While they were on their way, some of the guard went off into the city to tell the chief priests all that had happened. These held a meeting with the elders and, after some discussion, handed a considerable sum of money to the soldiers with these instructions, ‘This is what you must say, “His disciples came during the night and stole him away while we were asleep.” And should the governor come to hear of this, we undertake to put things right with him ourselves and to see that you do not get into trouble.’ The soldiers took the money and carried out their instructions, and to this day that is the story among the Jews.


This is what you must say

It is always important to communicate properly and well to others. People listen and we never know how the information given by us will be used. Do you often get misunderstood? What we are to say, and how we say it, is crucial. Do we speak of the truth? Or do we deny the truth and speak of something else, which leads others to false hopes?

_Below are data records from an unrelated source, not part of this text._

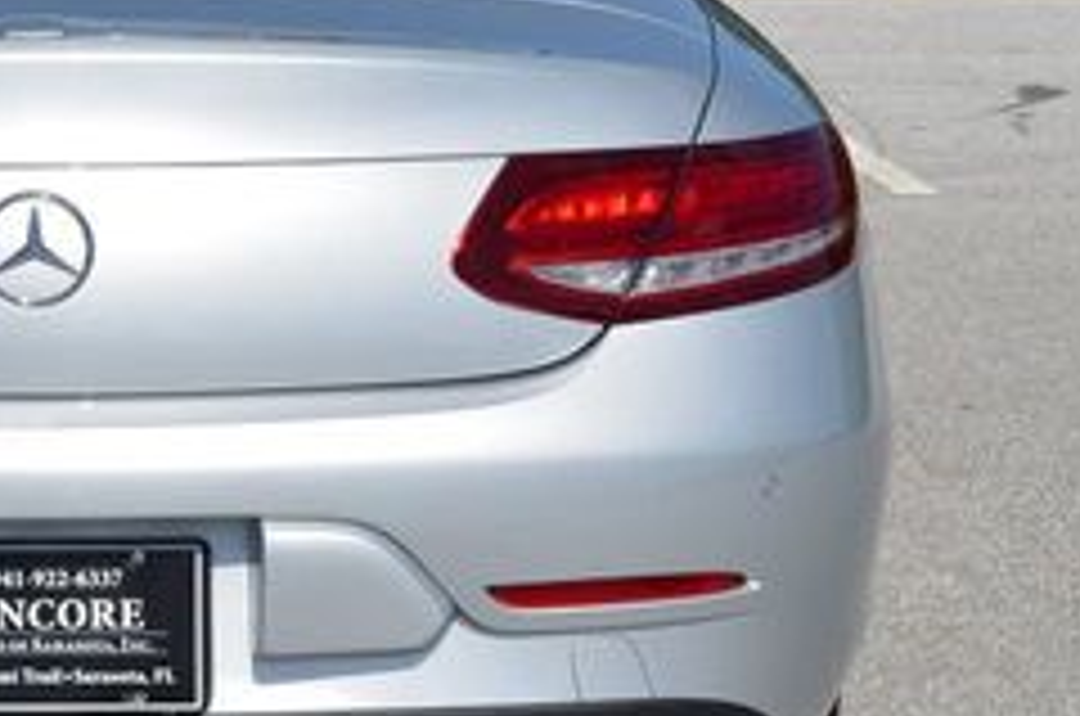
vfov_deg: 11.4
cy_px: 212
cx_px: 27
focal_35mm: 120
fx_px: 3593
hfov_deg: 16.8
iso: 100
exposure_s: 1/160
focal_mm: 30
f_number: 11
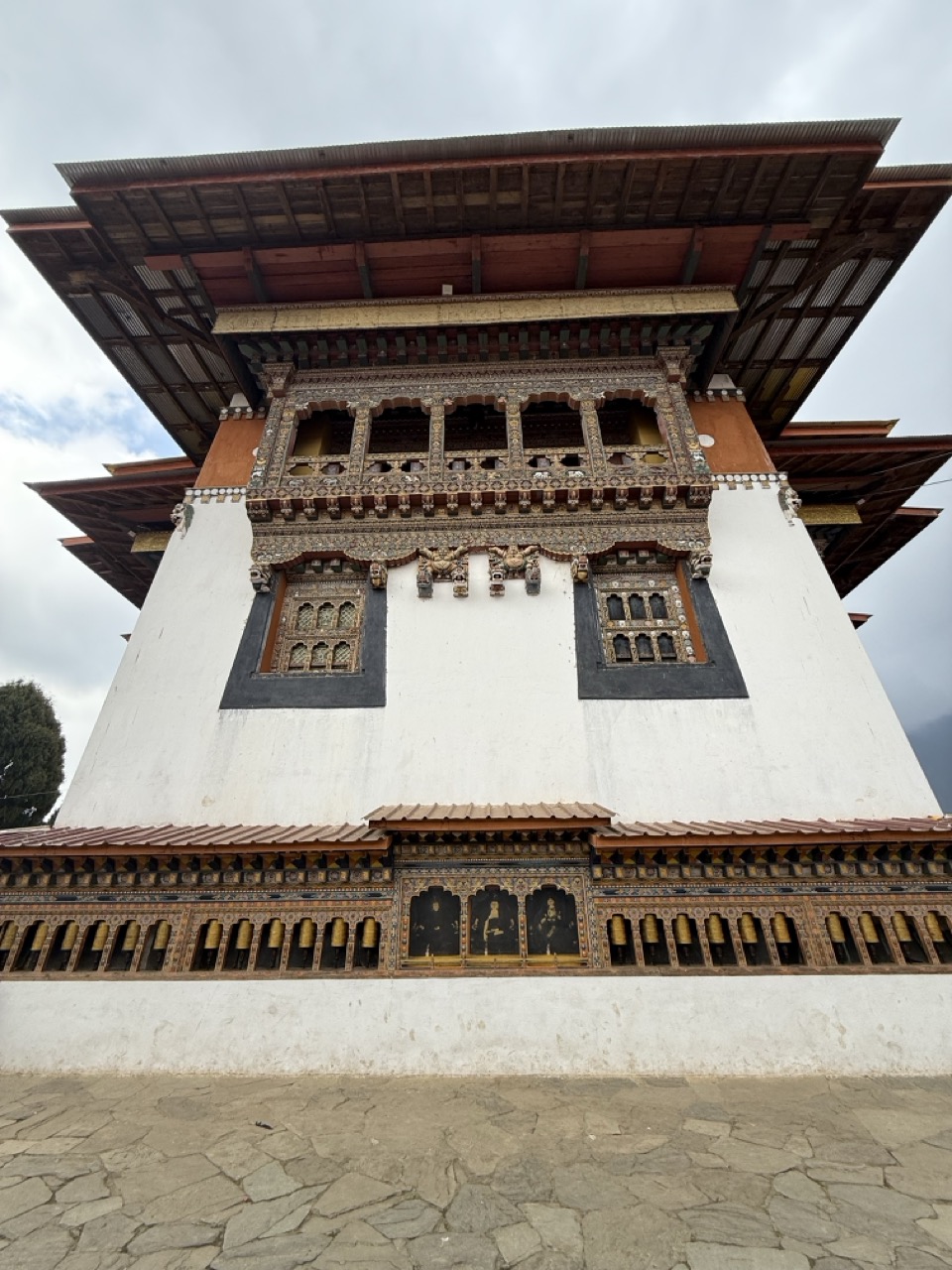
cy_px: 635
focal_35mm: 14
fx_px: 513
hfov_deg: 85.7
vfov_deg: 102.1
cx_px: 476
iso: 50
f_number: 2.2
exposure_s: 1/335
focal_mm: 2.22
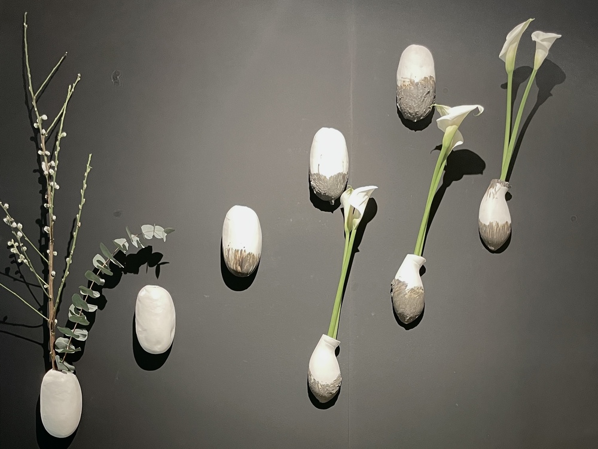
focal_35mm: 26
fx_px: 449
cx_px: 299
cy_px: 224
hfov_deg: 67.3
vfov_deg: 53.1
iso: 200
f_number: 1.6
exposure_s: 1/50
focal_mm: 4.2
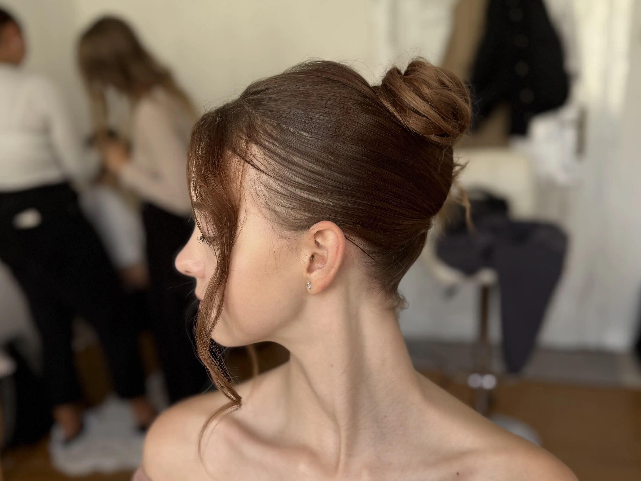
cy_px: 279
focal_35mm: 34
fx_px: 630
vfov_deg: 41.7
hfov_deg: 54.0
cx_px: 318
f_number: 1.78
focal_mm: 6.76
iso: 80
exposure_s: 1/121
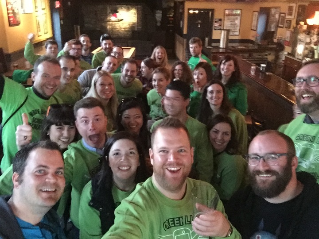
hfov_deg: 58.4
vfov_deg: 45.4
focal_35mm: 31
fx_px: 286
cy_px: 120
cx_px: 160
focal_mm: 2.65
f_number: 2.2
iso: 640
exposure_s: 1/15
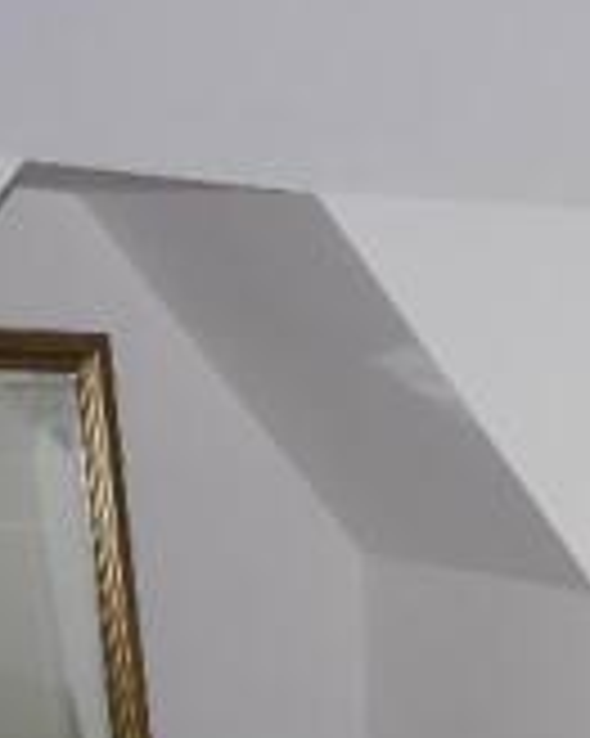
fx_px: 1966
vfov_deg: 20.1
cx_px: 1065
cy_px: 853
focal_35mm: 90
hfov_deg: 14.9
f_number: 2.4
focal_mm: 16
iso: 200
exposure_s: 1/60
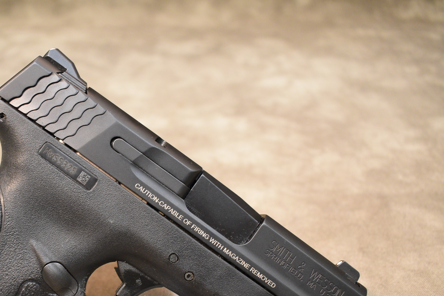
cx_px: 124
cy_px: 212
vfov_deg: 29.6
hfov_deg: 42.5
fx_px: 555
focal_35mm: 45
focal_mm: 20
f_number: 4
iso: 1400
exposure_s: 1/60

In today’s readings, Peter preached of the Messiah’s resurrection to the crowd. He speaks of the resurrected Jesus who is the descendent of King David, to the people of Israel; that He was among them and was put to death. Peter was not there to preach guilt to the people of what they had done to their own Messiah, but to shout out to the people that Jesus had risen from the dead, that the Holy Spirit had fallen upon them, that they have been saved. Jesus had died for them and now it is time to praise Him and do good according to the will of God. The past two months have been a roller coaster ride for me. I met with many obstacles, and it all happened in the period of Lent. There were so many occasions where I was close to making the final decision on something but either I was being played out or the entire decision just did not sit peacefully with me. I hear things that could seem truthful, but they only led to false hopes in the end. I am currently still finding stability. My loved one reminded me, when God closes a door on you, it is not a bad thing because your faith in Him will open another for you. When you trust Him, He only presents the best for you. I could not agree more.

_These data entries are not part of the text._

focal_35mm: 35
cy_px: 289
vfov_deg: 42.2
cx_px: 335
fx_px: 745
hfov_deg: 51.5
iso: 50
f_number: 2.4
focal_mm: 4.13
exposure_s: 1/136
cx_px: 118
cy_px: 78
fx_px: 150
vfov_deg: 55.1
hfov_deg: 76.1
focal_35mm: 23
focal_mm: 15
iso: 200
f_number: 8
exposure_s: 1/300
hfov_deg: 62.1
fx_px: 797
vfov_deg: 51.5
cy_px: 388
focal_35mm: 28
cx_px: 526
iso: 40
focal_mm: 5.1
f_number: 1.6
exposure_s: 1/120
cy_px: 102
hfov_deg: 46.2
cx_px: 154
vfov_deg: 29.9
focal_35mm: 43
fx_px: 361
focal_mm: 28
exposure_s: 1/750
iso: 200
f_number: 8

We are not to deny Jesus’ passion for us. He healed the sick, fed the hungry and still died on the cross for us. Yet, the chief priests had to pay soldiers to speak of lies that the resurrection did not exist. No doubt, people would find it hard to believe that a body can rise from the dead and disappear into nothingness. The denial crafted by the chief priests just seems so logical for people to believe in, even to this present day. So, where does our faith lie? Didn’t we just celebrate Easter yesterday? Do you feel hopeful? Or somehow, are we still in denial and doubt that God has risen Jesus from the dead? We have heard the words and we celebrated with much joy and praises, so let us continue to deepen our faith in the truth we hear and pray about.

(Today’s OXYGEN by Austin Leong)


Prayer: O God, I often find it hard to believe because I do not see. I pray that my faith in you is fervent. Bless me with even more graces when I begin to doubt your teachings.